Desentralisasi membuka ruang bagi mereka menjadi pemain bebas untuk mengendalikan politik ekonomi di tingkat daerah. Akhirnya demokrasi hanya digenggam oleh orang kuat lokal.
Pengusaha sawit, hidup dalam bayang-bayang rezim lokal dan berdiri antara masyarakat dan petani pemilik tanah dan elit.
Mereka juga memiliki kontrol sosial serta politik yang kuat dan menjadi bagian aliansi lokal sebagai predator tanah rakyat. Yashiro Kunio (1990) menyebut mereka kapitalis semu, yakni pengusaha yang hidup karena koneksi dengan pemerintah.
Emil Salim menyebut, antara politikus dan pengusaha seperti dua sisi mata uang yang tak terpisahkan, membutuhkan satu sama lain.
Politikus melalui parpolnya membutuhkan dana untuk merebut pemerintahan. Sementara pengusaha butuh politikus yang mengelola negara agar bisnis dan usahanya tetap berjalan lancar atau makin besar. Setelah mereka berkuasa, pengusaha dapat memaksa pemerintah untuk mendapatkan konsesi lahan. Baca: Emil Salim Ungkap Keterkaitan SDA Dikuasai Pengusaha dengan Kepentingan Politik
Pilkada mestinya membawa perubahan bagi masyarakat. Namun, calon kepala daerah yang dibiaya oleh korporasi hanya akan menjadi benalu yang menempel pada pohon bisnis. Kepala daerah sebetulnya memiliki kedaulatan untuk menata bisnis secara adil dan memuliakan masyarakat sebagai mandat politik demokrasi.
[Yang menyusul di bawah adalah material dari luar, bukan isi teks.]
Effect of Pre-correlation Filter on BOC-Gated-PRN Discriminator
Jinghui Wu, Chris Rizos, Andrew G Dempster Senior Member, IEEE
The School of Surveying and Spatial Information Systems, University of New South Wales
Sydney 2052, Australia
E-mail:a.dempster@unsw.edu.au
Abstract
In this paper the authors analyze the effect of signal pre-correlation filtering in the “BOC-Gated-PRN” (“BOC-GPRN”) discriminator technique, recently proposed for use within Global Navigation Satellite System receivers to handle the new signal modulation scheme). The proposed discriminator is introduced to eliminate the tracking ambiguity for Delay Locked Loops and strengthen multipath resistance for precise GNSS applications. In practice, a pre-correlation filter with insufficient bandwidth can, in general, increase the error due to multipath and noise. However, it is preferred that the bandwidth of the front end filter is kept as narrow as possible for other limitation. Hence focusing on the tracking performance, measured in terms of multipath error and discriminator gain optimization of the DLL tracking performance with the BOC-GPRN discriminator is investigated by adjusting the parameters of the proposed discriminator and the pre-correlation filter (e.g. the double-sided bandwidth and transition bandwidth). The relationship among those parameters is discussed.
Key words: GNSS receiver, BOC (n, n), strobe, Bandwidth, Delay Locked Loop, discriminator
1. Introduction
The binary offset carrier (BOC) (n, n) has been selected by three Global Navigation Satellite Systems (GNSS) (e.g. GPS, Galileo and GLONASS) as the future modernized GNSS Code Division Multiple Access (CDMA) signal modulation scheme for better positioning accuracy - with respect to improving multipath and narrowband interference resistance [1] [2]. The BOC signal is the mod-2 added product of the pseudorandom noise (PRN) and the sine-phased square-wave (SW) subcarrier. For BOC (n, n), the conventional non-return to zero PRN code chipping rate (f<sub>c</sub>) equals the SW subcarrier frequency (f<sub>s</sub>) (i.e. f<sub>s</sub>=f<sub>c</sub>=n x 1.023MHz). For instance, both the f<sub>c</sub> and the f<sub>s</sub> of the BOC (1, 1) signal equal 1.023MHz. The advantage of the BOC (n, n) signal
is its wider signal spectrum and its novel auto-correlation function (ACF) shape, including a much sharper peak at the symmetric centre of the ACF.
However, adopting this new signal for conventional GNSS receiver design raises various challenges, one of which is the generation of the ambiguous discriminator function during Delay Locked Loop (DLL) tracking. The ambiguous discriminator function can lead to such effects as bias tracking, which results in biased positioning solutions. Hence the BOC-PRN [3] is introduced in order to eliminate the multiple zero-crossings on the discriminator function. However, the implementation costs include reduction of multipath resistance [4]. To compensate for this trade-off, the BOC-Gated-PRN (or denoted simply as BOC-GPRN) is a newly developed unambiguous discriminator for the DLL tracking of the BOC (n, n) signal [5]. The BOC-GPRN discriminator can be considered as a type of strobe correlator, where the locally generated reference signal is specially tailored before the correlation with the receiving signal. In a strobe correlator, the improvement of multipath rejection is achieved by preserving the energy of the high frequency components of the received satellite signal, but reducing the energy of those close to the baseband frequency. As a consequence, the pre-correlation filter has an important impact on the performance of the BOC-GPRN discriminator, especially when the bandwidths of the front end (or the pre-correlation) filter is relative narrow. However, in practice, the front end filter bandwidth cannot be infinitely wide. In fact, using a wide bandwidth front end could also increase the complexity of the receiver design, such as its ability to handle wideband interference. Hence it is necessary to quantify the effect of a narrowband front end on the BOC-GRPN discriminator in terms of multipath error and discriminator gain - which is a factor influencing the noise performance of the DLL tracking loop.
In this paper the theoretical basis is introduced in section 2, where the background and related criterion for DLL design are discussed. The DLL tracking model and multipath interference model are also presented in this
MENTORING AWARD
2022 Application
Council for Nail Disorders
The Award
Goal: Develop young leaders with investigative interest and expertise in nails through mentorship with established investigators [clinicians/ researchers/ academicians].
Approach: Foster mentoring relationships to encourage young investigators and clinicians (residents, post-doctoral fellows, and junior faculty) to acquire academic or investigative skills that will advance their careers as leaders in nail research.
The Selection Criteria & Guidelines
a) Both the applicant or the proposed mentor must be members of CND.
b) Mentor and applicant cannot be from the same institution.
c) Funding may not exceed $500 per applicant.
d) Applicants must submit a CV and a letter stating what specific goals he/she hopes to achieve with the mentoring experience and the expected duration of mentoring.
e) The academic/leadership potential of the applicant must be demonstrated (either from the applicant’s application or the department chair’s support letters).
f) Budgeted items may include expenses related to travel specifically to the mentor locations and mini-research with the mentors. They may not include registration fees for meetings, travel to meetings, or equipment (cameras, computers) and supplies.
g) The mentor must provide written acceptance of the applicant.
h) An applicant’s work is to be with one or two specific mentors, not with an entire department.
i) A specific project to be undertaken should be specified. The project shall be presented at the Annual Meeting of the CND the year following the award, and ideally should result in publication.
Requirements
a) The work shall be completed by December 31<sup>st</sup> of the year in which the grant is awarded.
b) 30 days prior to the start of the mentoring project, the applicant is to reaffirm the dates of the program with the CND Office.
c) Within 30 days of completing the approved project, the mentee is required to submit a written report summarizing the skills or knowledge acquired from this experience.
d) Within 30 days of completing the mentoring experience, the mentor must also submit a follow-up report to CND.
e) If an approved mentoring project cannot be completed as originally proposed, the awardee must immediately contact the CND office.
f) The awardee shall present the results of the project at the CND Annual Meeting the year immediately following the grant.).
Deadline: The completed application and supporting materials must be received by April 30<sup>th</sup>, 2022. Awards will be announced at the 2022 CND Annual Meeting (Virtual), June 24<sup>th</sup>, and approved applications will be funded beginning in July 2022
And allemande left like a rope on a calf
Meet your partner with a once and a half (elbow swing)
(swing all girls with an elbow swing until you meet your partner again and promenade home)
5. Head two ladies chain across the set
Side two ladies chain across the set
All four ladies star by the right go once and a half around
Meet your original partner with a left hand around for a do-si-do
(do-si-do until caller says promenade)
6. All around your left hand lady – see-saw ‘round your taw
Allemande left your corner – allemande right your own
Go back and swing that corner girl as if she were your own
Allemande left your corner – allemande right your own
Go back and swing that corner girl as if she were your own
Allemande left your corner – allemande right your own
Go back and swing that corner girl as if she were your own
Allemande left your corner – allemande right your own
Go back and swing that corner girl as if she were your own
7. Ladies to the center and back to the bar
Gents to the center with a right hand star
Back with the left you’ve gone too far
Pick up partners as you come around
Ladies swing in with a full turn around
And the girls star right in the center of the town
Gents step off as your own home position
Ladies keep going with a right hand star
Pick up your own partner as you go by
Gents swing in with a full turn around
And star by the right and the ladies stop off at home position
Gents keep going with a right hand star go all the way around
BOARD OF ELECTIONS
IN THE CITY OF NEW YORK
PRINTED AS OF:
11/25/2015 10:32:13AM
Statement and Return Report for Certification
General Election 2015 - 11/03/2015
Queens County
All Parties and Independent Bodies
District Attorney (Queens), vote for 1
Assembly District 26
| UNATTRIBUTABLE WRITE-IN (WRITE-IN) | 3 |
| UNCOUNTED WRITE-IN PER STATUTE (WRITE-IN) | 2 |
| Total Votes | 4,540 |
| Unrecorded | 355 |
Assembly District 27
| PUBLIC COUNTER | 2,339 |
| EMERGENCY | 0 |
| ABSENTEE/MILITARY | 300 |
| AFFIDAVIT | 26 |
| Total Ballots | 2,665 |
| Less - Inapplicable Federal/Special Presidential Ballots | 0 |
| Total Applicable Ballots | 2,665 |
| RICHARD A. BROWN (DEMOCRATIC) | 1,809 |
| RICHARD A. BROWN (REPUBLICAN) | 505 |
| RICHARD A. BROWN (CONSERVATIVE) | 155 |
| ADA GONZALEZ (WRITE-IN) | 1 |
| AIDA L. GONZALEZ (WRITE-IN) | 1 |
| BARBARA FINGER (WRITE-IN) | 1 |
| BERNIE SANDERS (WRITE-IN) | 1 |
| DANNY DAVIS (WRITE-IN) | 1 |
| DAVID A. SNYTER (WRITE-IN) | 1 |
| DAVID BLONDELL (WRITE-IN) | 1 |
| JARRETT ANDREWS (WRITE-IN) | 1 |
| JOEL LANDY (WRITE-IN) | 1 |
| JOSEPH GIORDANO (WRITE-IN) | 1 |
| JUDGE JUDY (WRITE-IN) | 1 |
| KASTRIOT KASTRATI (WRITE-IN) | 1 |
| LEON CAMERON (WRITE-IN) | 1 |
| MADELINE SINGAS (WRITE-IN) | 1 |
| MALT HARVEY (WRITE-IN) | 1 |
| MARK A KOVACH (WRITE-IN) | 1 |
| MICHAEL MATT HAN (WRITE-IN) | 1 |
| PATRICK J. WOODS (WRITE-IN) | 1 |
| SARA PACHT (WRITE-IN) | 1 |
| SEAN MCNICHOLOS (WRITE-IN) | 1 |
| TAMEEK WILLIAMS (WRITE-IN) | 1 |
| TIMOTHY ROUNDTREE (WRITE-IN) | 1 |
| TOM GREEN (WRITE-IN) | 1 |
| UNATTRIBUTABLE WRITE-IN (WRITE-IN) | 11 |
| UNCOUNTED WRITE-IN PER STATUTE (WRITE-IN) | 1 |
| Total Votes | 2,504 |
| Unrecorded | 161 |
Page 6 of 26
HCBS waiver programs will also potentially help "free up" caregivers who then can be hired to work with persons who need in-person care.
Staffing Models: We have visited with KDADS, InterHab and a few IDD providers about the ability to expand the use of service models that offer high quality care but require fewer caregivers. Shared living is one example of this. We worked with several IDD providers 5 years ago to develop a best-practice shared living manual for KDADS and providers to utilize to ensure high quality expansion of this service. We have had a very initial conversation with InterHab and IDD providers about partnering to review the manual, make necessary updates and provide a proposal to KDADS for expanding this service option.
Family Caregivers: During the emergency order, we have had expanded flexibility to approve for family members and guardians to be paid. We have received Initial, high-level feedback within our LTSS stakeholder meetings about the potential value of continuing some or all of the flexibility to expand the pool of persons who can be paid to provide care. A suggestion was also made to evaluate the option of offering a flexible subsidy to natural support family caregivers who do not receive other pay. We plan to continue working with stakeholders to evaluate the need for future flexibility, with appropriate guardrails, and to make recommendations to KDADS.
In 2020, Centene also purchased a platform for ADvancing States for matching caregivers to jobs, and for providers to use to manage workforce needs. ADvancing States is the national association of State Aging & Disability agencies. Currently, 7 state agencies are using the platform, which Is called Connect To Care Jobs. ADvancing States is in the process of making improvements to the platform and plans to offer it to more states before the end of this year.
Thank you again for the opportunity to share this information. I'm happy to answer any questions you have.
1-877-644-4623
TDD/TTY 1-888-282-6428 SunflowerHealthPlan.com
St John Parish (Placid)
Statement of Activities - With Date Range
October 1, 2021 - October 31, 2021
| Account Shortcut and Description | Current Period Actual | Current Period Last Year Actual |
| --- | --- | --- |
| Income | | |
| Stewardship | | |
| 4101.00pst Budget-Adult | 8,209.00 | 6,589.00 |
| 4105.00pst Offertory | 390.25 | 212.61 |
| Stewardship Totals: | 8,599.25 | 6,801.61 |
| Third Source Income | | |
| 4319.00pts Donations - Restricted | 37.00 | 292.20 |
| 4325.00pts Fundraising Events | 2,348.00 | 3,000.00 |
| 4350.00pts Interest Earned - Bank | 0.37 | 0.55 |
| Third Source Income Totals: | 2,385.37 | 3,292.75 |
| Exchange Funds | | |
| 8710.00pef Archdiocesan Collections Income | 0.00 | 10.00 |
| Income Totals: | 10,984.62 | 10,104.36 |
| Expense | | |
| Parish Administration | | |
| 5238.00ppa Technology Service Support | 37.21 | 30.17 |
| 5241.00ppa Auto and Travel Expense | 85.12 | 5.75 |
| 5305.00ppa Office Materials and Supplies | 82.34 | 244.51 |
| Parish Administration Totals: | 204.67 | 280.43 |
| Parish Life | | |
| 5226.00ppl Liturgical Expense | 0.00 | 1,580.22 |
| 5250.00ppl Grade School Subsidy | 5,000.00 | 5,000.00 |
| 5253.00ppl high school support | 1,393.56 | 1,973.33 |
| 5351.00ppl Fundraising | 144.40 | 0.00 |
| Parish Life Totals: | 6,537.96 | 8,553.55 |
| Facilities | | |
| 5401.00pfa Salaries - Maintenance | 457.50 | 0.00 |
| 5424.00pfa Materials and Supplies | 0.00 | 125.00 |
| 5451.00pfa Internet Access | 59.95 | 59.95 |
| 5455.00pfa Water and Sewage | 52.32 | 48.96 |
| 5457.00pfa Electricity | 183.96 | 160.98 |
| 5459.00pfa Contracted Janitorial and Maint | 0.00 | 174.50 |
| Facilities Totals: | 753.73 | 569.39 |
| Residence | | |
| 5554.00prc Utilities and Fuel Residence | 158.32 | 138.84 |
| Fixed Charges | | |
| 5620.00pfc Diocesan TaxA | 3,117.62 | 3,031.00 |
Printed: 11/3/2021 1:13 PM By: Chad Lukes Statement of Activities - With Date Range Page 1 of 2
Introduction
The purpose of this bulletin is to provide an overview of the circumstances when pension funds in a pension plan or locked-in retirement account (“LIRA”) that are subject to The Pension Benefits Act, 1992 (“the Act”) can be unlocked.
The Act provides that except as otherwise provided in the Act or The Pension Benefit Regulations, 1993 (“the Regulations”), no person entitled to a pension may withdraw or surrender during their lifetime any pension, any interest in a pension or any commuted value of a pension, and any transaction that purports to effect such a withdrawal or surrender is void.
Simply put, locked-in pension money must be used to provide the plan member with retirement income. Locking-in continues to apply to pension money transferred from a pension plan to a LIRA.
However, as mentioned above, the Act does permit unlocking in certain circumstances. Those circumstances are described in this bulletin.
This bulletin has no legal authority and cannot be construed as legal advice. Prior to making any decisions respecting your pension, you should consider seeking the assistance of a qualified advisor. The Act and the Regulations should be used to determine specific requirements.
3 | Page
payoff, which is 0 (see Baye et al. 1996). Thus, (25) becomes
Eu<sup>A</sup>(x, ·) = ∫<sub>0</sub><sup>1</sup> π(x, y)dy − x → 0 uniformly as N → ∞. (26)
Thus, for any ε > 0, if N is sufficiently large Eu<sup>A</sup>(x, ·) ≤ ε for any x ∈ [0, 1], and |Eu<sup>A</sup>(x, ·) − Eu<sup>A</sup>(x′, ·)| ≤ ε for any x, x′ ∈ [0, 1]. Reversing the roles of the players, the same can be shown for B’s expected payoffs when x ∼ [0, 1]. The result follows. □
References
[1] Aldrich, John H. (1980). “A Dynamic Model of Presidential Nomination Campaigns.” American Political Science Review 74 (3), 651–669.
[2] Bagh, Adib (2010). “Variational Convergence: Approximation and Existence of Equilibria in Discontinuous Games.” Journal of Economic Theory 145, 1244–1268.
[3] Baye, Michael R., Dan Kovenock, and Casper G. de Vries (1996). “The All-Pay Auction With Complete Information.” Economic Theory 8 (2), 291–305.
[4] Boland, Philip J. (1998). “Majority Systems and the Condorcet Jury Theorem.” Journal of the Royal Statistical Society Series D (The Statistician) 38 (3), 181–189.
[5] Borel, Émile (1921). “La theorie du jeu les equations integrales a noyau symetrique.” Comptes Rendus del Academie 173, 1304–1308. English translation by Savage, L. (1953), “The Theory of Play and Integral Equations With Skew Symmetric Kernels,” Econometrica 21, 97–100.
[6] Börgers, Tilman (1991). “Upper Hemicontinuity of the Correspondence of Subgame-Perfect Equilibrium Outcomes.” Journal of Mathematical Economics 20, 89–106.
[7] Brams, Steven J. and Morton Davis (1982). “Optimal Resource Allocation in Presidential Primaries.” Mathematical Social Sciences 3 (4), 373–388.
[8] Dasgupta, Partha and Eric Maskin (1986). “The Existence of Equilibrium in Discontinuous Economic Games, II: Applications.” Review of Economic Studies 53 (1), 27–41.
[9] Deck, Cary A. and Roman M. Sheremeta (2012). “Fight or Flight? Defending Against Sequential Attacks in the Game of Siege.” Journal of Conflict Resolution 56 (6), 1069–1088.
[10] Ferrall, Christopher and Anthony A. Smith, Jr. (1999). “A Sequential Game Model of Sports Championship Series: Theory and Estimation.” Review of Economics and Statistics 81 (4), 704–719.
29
Jebakan batman sawit membuat pemimpin di daerah tidak banyak melakukan inovasi. Kepala daerah terjebak pada kesibukan dan rutinitas pemberian izin sawit bagi cukong atau pengusaha hitam. Akhirnya, inovasi untuk daerah hampir nihil dan birokrasi menjadi tidak melayani rakyat.